Copy the data exactly. Images are the one exception.
==== TASK INPUTS
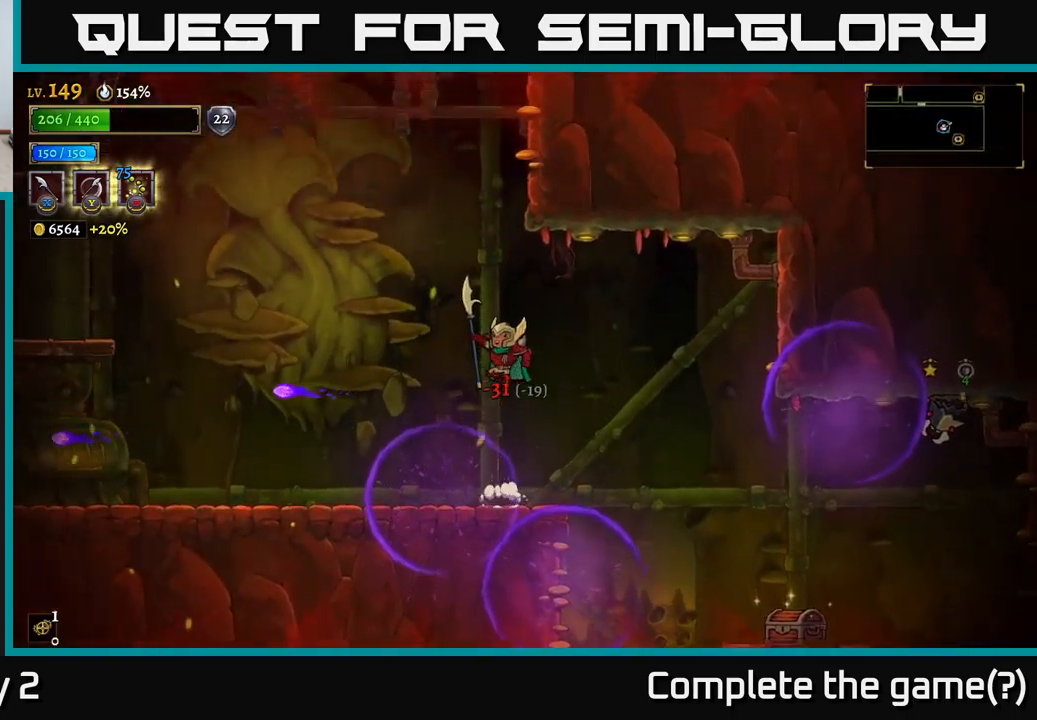
{"buttons": [], "left_stick": "right", "right_stick": "center", "events": [[50, "A", "up"], [233, "A", "down"], [300, "left_stick", "right"], [400, "A", "up"]]}
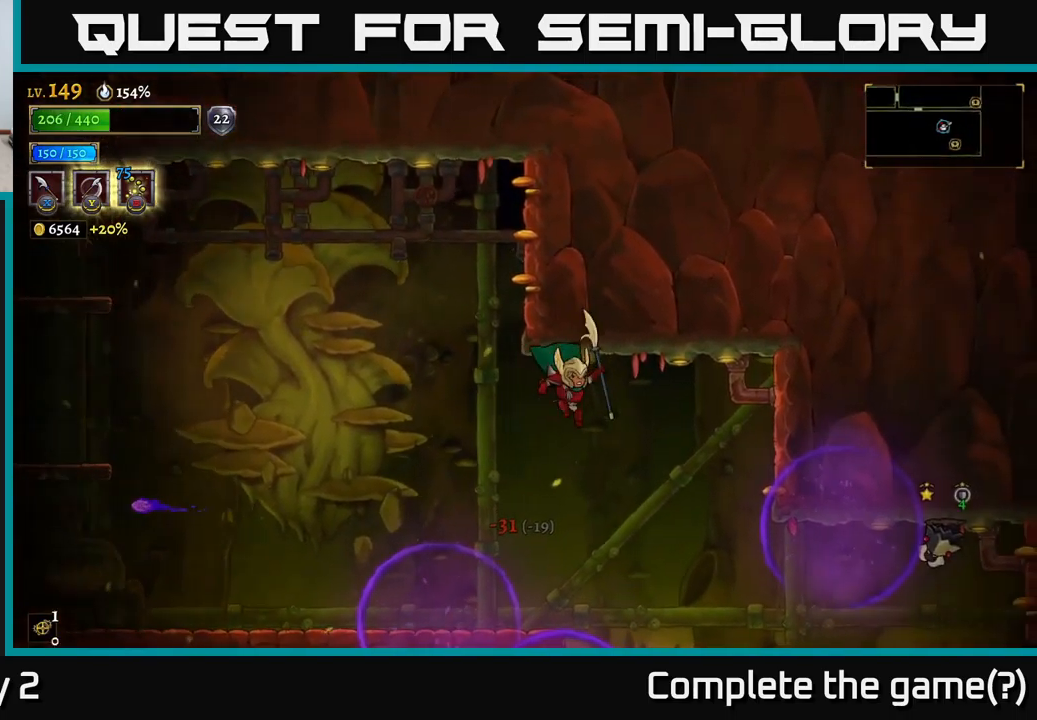
{"buttons": ["B"], "left_stick": "up-right", "right_stick": "center", "events": [[400, "left_stick", "up-right"], [483, "B", "down"]]}
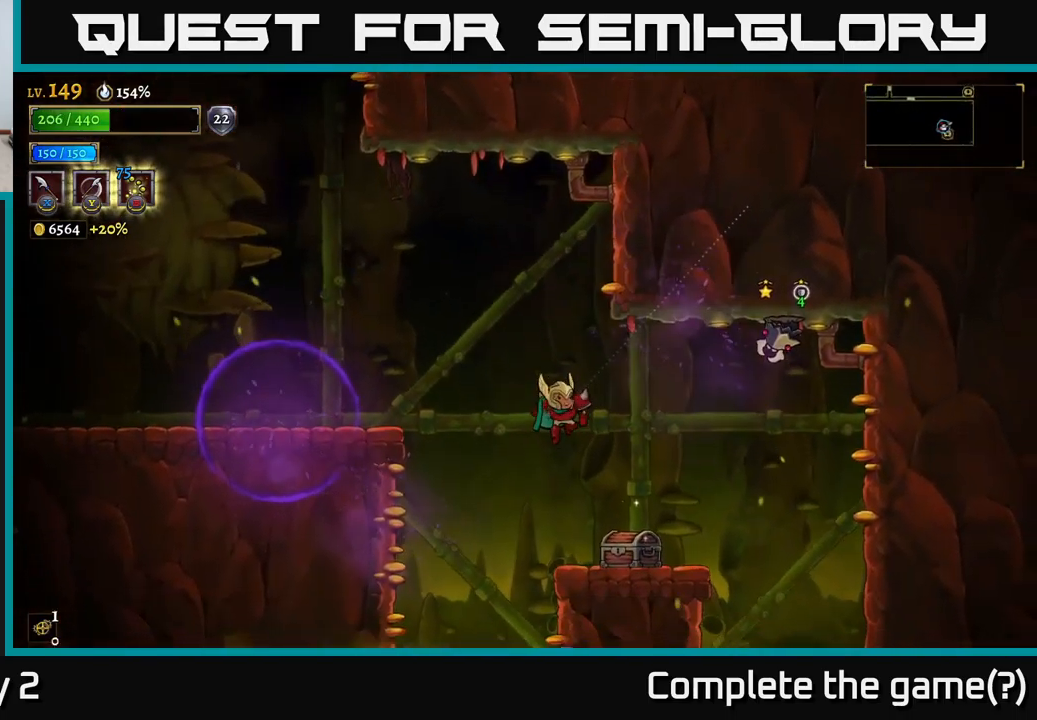
{"buttons": [], "left_stick": "center", "right_stick": "center", "events": [[100, "B", "up"], [250, "left_stick", "right"], [500, "left_stick", "center"]]}
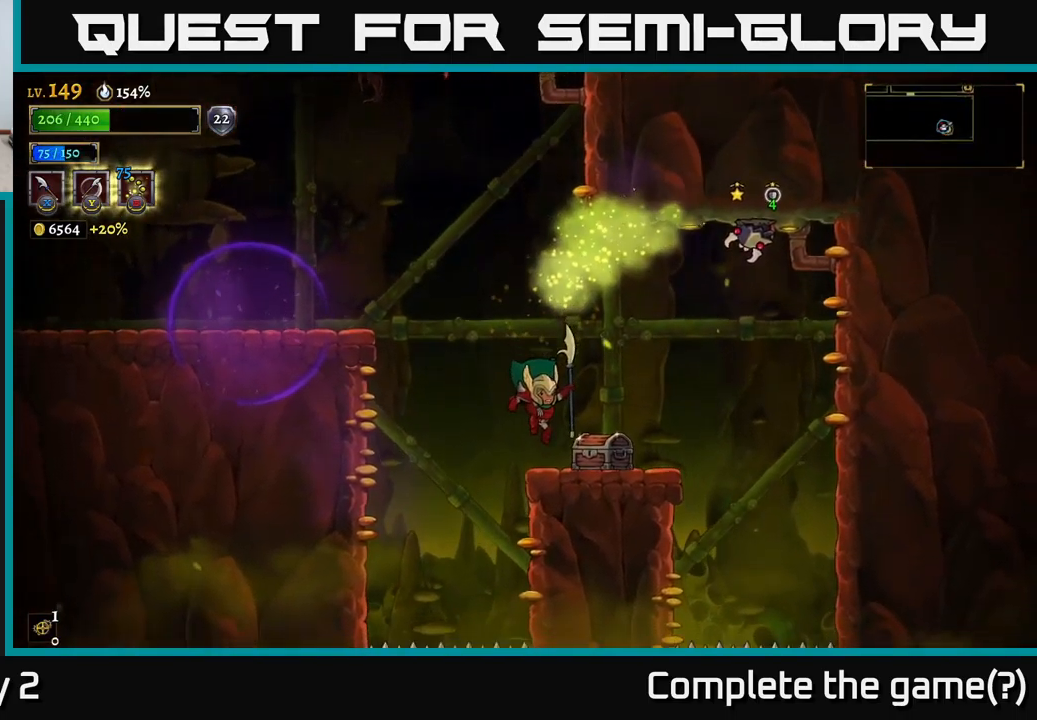
{"buttons": ["A"], "left_stick": "center", "right_stick": "center", "events": [[150, "left_stick", "right"], [166, "A", "down"], [266, "X", "down"], [333, "left_stick", "center"], [466, "X", "up"]]}
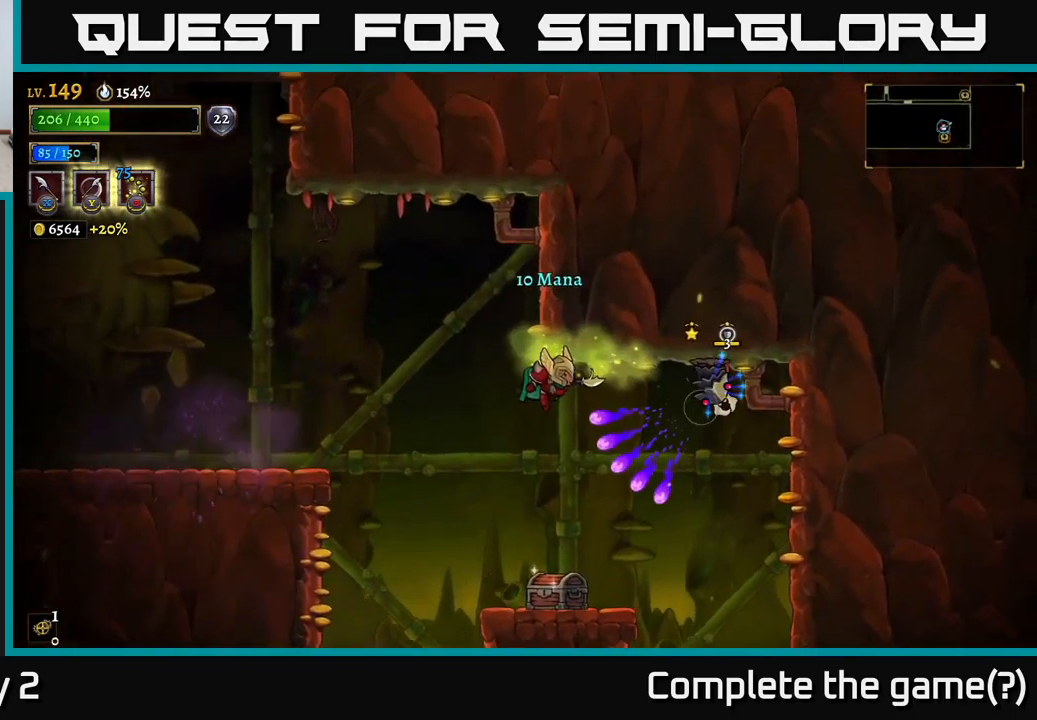
{"buttons": ["A"], "left_stick": "center", "right_stick": "center", "events": [[133, "X", "down"], [200, "A", "up"], [300, "X", "up"], [333, "A", "down"]]}
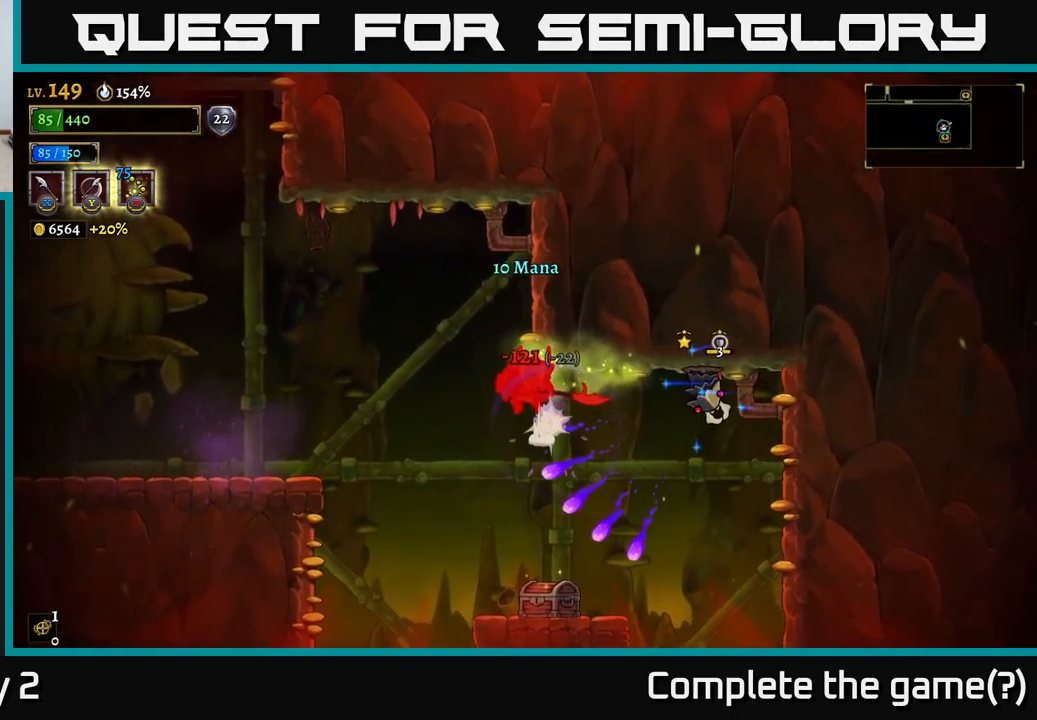
{"buttons": ["A"], "left_stick": "left", "right_stick": "center", "events": [[16, "A", "up"], [266, "A", "down"], [266, "left_stick", "left"]]}
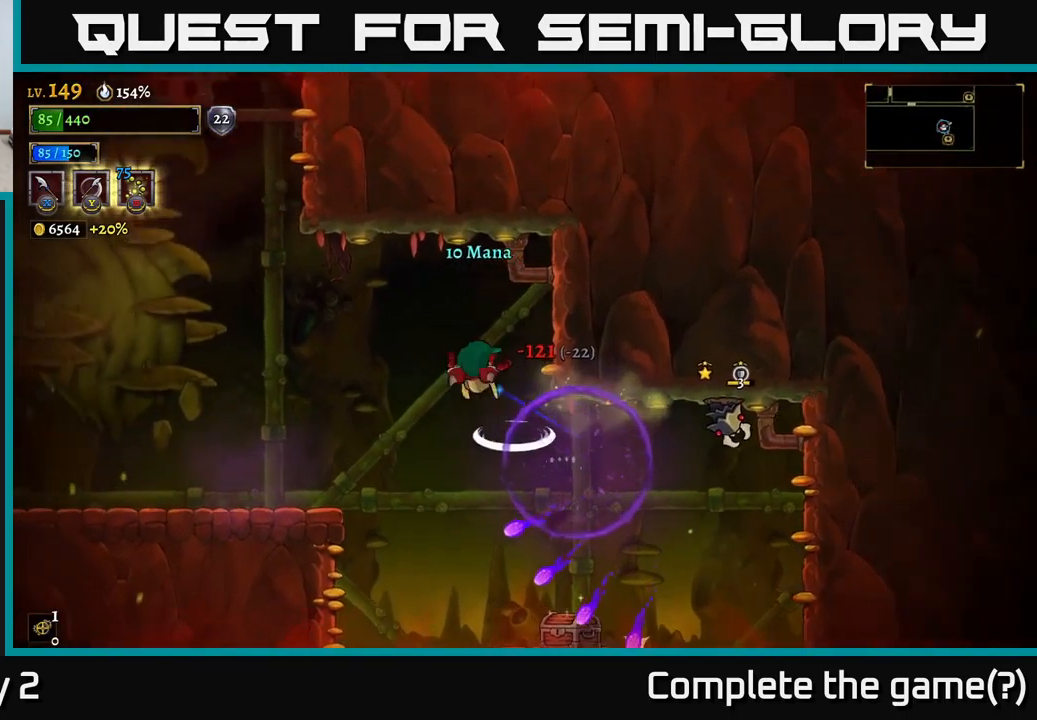
{"buttons": [], "left_stick": "left", "right_stick": "center", "events": [[433, "A", "up"]]}
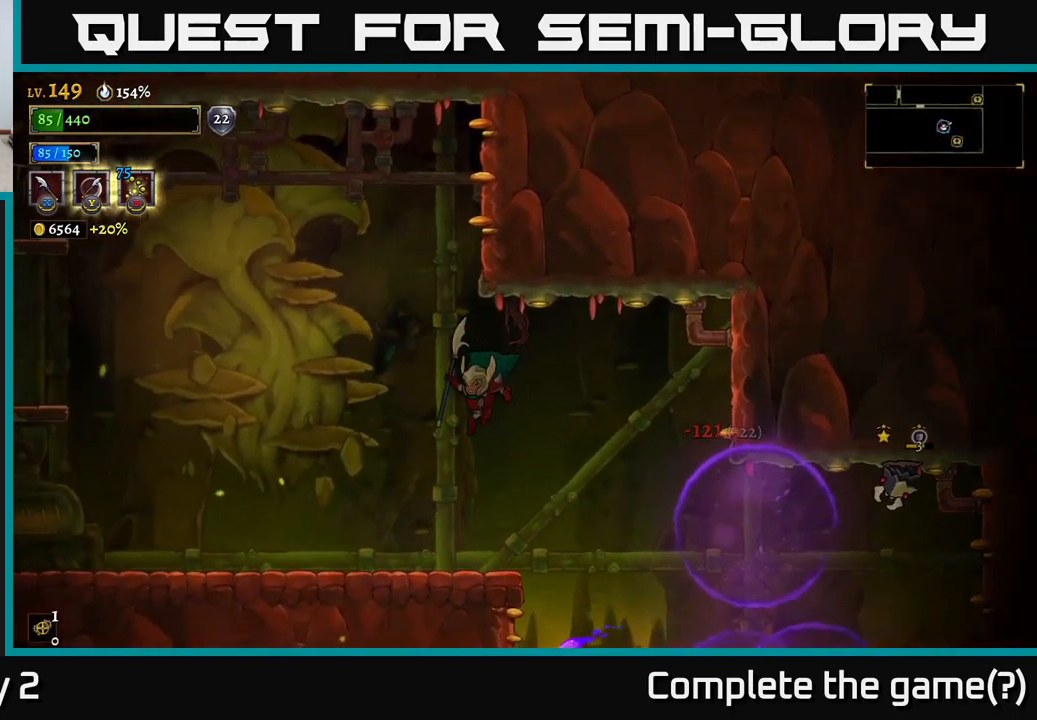
{"buttons": [], "left_stick": "center", "right_stick": "center", "events": [[300, "left_stick", "right"], [450, "left_stick", "center"]]}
========
*TASK SOLUTION:*
{"buttons": [], "left_stick": "right", "right_stick": "center", "events": [[50, "A", "up"], [233, "A", "down"], [300, "left_stick", "right"], [400, "A", "up"]]}
{"buttons": ["B"], "left_stick": "up-right", "right_stick": "center", "events": [[400, "left_stick", "up-right"], [483, "B", "down"]]}
{"buttons": [], "left_stick": "center", "right_stick": "center", "events": [[100, "B", "up"], [250, "left_stick", "right"], [500, "left_stick", "center"]]}
{"buttons": ["A"], "left_stick": "center", "right_stick": "center", "events": [[150, "left_stick", "right"], [166, "A", "down"], [266, "X", "down"], [333, "left_stick", "center"], [466, "X", "up"]]}
{"buttons": ["A"], "left_stick": "center", "right_stick": "center", "events": [[133, "X", "down"], [200, "A", "up"], [300, "X", "up"], [333, "A", "down"]]}
{"buttons": ["A"], "left_stick": "left", "right_stick": "center", "events": [[16, "A", "up"], [266, "A", "down"], [266, "left_stick", "left"]]}
{"buttons": [], "left_stick": "left", "right_stick": "center", "events": [[433, "A", "up"]]}
{"buttons": [], "left_stick": "center", "right_stick": "center", "events": [[300, "left_stick", "right"], [450, "left_stick", "center"]]}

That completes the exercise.